Nothing makes me feel quite as old as sitting in the dentist’s chair. Our teeth, after all, age us. They are not disguised with makeup or hair dye. They simply are there. Revealing.
It always makes me think of a stray blue heeler dog I once enticed to follow me home when I was about eight years old. Mum looked in Charlie’s mouth, (for this is what I had named him on our journey home) and declared him to be too old. I narrowed my eyes and really looked at Charlie and tried to see it, but he seemed like a good handsome young dog to me (ah, love is blind). By the morning, Charlie had returned to his stray life.... after eating a few of our chickens, his teeth not being too old for that! Needless to say, I wasn’t a very popular person at our house for a few days.

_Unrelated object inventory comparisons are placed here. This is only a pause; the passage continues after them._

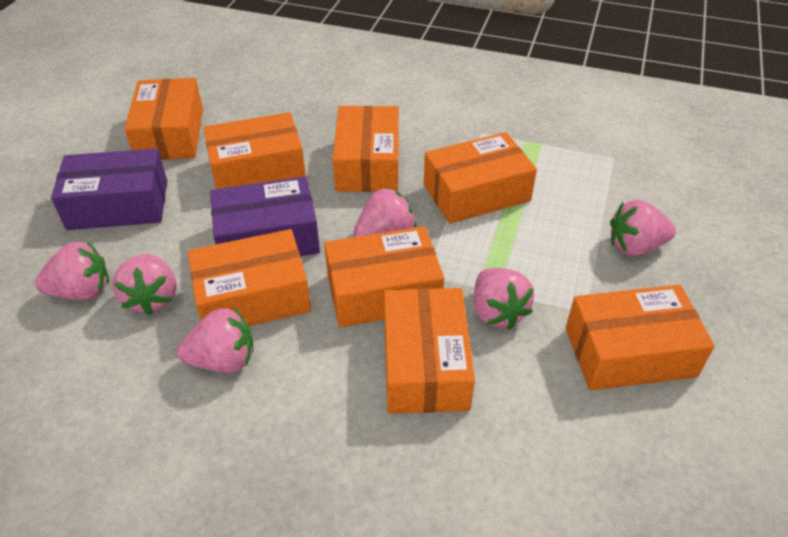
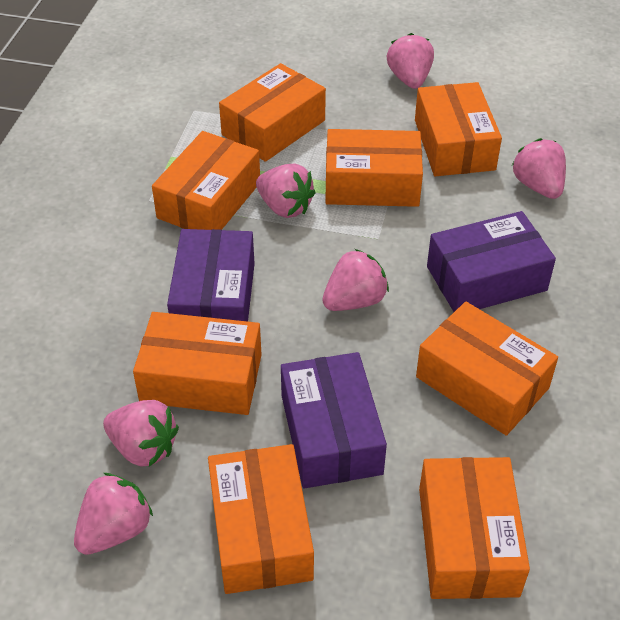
purple box: [51,148,167,230] [210,176,320,256] = 2 -> [167,229,255,322] [281,352,387,489] [427,211,556,312] = 3

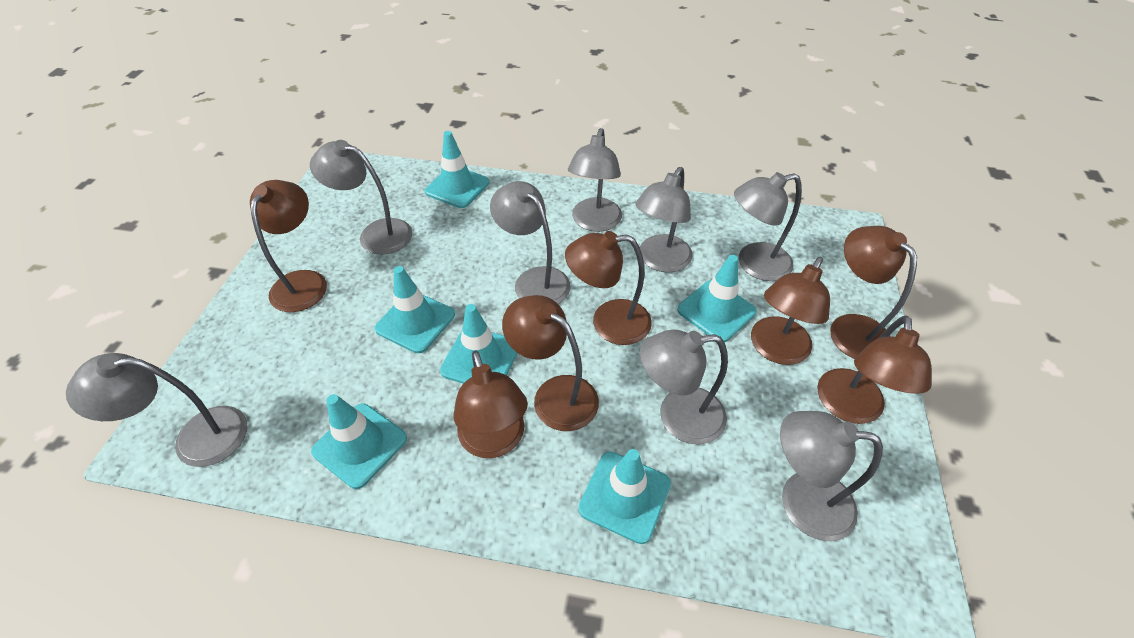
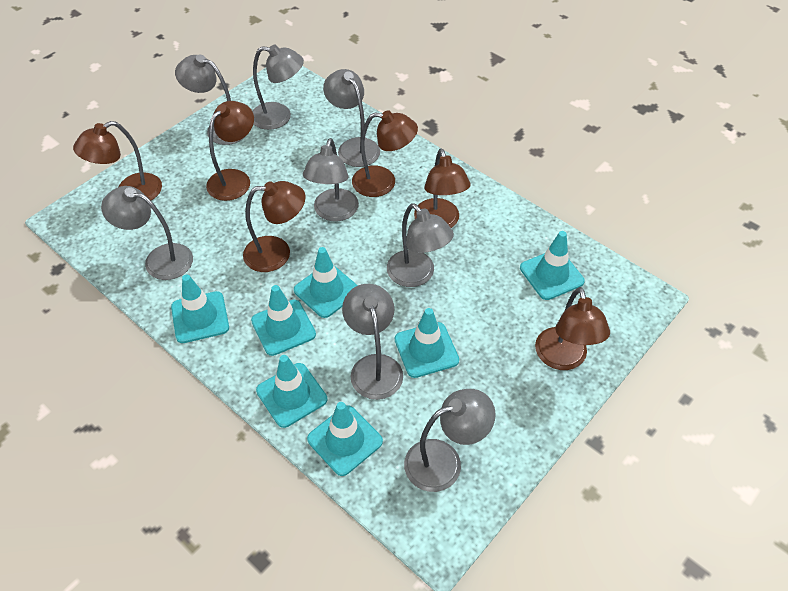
brown lamp: [250,180,327,312] [453,351,528,458] [502,295,599,431] [565,231,652,345] [751,257,830,365] [817,315,932,424] [830,226,917,359] = 7 -> [73,121,162,200] [206,101,254,201] [243,181,305,272] [352,110,418,197] [414,148,471,228] [535,287,610,370] = 6
turquoise traffic cone: [311,394,407,489] [374,266,455,353] [425,131,489,208] [440,304,517,384] [578,449,671,544] [677,255,757,342] = 6 -> [171,274,229,343] [251,285,316,356] [256,355,327,428] [294,247,358,318] [307,402,383,476] [395,308,459,378] [520,231,585,300] = 7

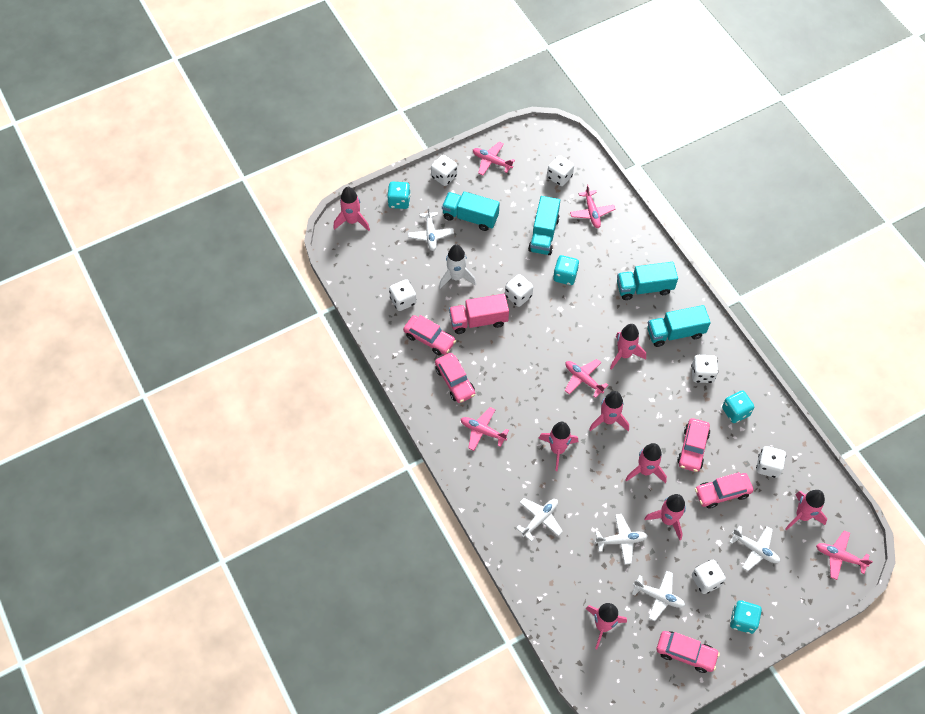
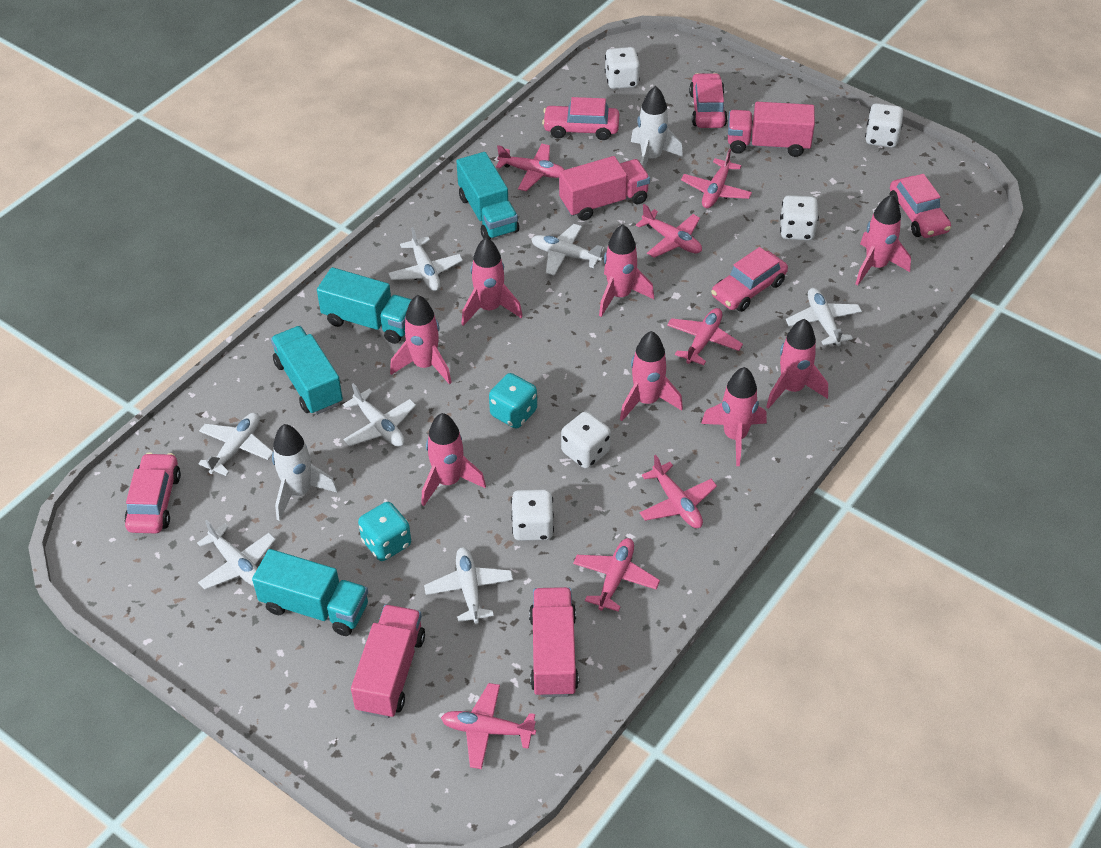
pink plane: [461,407,509,451] [473,142,515,175] [565,359,608,398] [570,185,615,228] [816,531,873,580] = 5 -> [441,683,536,769] [496,144,565,191] [573,538,660,612] [636,204,702,258] [639,455,717,528] [667,308,743,365] [681,149,752,208] = 7
pink truck: [449,294,509,334] = 1 -> [351,605,425,718] [529,587,579,697] [559,156,650,221] [728,102,815,157] = 4
turquoise dice: [387,182,411,209] [553,255,579,285] [722,390,754,423] [730,600,762,634] = 4 -> [358,502,411,561] [489,373,537,429] = 2
white dice: [389,279,417,311] [431,155,457,186] [505,274,533,307] [547,155,574,186] [691,355,718,383] [692,560,726,594] [756,446,786,478] = 7 -> [511,489,554,541] [561,411,611,468] [605,47,640,89] [780,195,819,240] [865,103,903,148] = 5
white plane: [408,206,454,251] [516,498,563,542] [595,514,648,565] [632,570,685,621] [730,525,780,571] = 5 -> [197,520,276,590] [198,413,273,476] [343,383,416,447] [388,227,463,291] [424,547,513,623] [531,224,605,276] [786,288,862,346] = 7
white rocket: [439,244,476,289] = 1 -> [272,424,338,521] [631,86,683,169] = 2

Teeth trouble can make you very vulnerable. Recently I have been visiting the dentist a bit, and I don’t mean visiting for afternoon tea. While I’m a good patient, comfortable and calm with the procedures, it is the vulnerability of my teeth which makes me uneasy - the importance of teeth and the ridiculous cost of looking after them. Sometimes I dream I am eating at a dinner party and my teeth are breaking and falling out and I’m trying to hide them...but perhaps I’m revealing too much about myself....
Surely there should be public dental health system? We can’t replace our teeth, they affect the way we appear, our confidence, our relationships, our work, our diet and our digestion. And most importantly, our dental health affects our overall health and therefore should surely be included under a medicare umbrella. Can there be a more defined social divide between rich and poor than through the teeth we show when we talk and smile and sing? Is it fair that one socio economic group is disabled in accessing a basic health need?
I have lost two teeth through poverty. When I was a struggling studying single mother living on the smell of an oily rag, I couldn’t afford dental care until in crisis. Fortunately, while in the process of dealing with one infected tooth, I received a grant for screen writing. I spent the entire grant on that tooth – only to lose the tooth later down the track because I didn’t have enough money for the final crown(damn you Australian Film Commission!). And the film was never made either!
I was on a waiting list for the dental hospital, but the list was long, really l...o....n...g, and three years later, my number still hadn’t come up. By then the temporary crown had broken, the tooth had been reinfected and needed to be pulled out. For me, I have a rather large and froggy smile which at times stretches (think Wallace and Gromit) to show that gap. I was, quietly, a little bit devastated.
The Greens party recognise that Australia needs a dental health system accessible to every one. This is from Greens Senator Richard Di Natale's website "Australia's oral health is poor. A third of people say they can’t afford to go to the dentist, or delay going to the dentist because of the cost. This results in an unnecessary burden on the health system. 7-10% of GP visits are due untreated dental problems. An estimated 500,000 people are on waiting lists for public dental care, with average wait times of 27 months and in some cases higher than 5 years. More than 60,000 hospital visits a year are caused by dental problems."